Items from a dataset
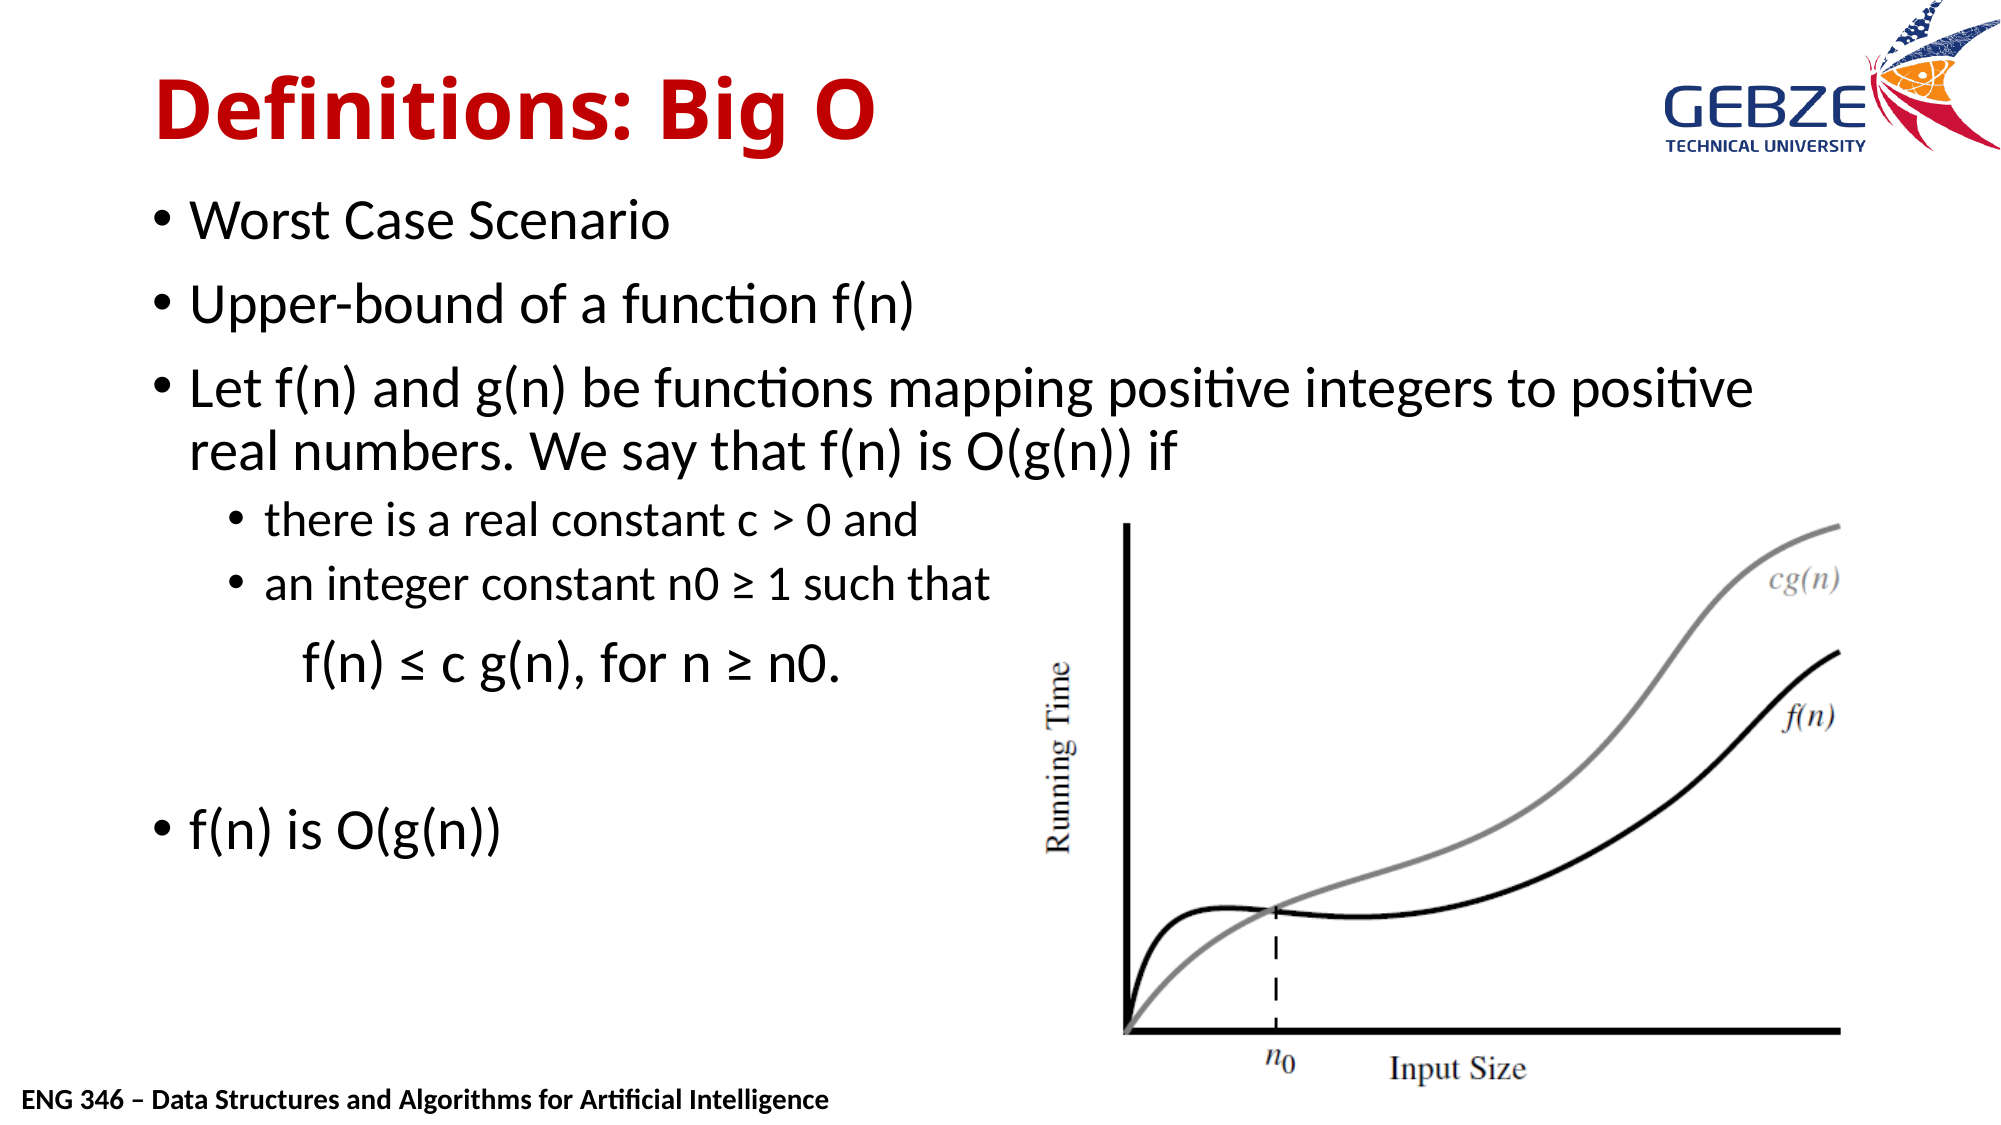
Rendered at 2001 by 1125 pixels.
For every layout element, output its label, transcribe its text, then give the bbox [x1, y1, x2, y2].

list Worst Case Scenario Upper-bound of a function f(n) Let f(n) and g(n) be functions mapping positive integers to positive real numbers. We say that f(n) is O(g(n)) if there is a real constant c > 0 and an integer constant n0 ≥ 1 such that f(n) ≤ c g(n), for n ≥ n0. f(n) is O(g(n)) [137, 181, 1863, 1013]
picture [1029, 500, 1889, 1107]
title Definitions: Big Ο [137, 59, 1863, 166]
picture [1665, 0, 2001, 152]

YOUR TASK >> Copy the data above word for word, leaving the pictures out of your copy.

THE SOLUTION >>
Rendered at 2001 by 1125 pixels.
For every layout element, output its label, transcribe its text, then give the bbox [x1, y1, x2, y2].

list Worst Case Scenario Upper-bound of a function f(n) Let f(n) and g(n) be functions mapping positive integers to positive real numbers. We say that f(n) is O(g(n)) if there is a real constant c > 0 and an integer constant n0 ≥ 1 such that f(n) ≤ c g(n), for n ≥ n0. f(n) is O(g(n)) [137, 181, 1863, 1013]
picture [1029, 500, 1889, 1107]
title Definitions: Big Ο [137, 59, 1863, 166]
picture [1665, 0, 2001, 152]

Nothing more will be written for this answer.